A novel method for the insulation thickness design of HV XLPE cable based on electrical treeing tests

Electrical treeing endurance behavior of XLPE cable insulation was investigated by application of AC voltages on specimens with a pin-plane electrode system. The needle inserted has a tip radius of 10 μm, and the pin-plane distance is 2 mm. The relation between applied voltage and tree initiation time, when plotted in a log-log coordinate, could be approximated by three straight lines, and an electrical threshold stress of about 100 kV/mm was deduced from it in the low field region. The voltage endurance coefficient obtained from tree initiation time increased with higher cumulative probability in the constant voltage method, but altered little with the ramping-up rate of step voltages applied in the step-constant voltage method. The treeing breakdown time gave a smaller value of this coefficient, compared with tree initiation.
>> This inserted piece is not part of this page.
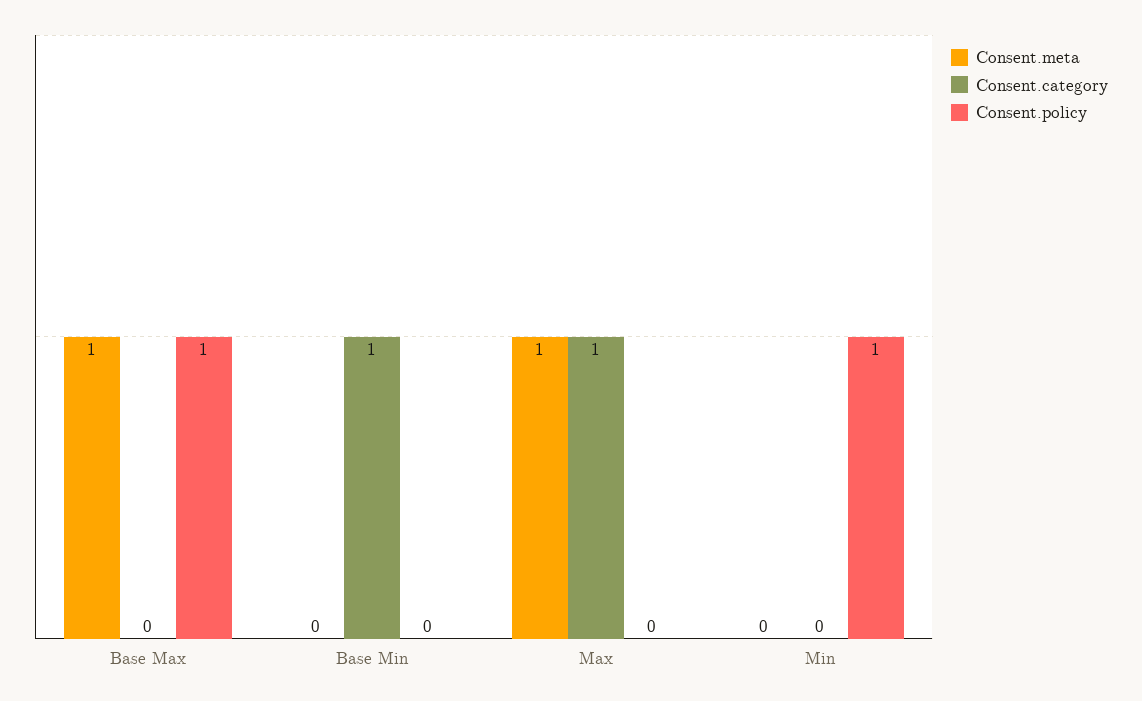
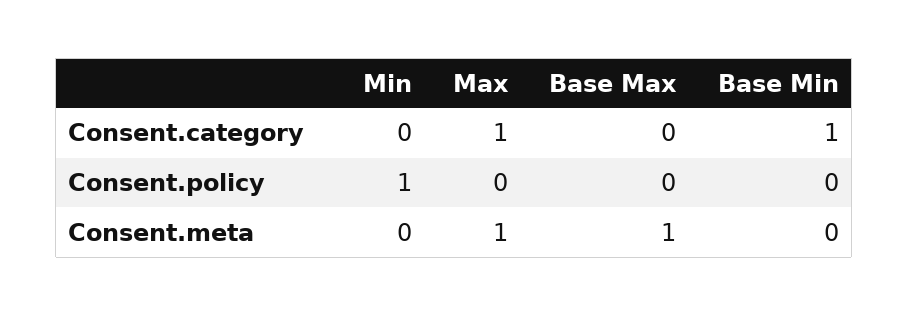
Consent.policy, Base Max: 1 -> 0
The XLPE insulation of a taping mould joint was tested to be more voltage withstanding than a cable body, for its higher voltage endurance coefficient, 18.6 to 13.8, and slower tree growth, 0.53 to 0.62 mm in 20 minutes. The electrical field for cable insulation design could be connected with tree initiation stress by a field enhancement factor, and this allowed the insulation thickness of a 110 kV XLPE cable to be determined with the value of 12 to 13 mm. It is shown that the insulation design of HV XLPE cables could be safely achieved by the characteristic parameters determined from electrical treeing test.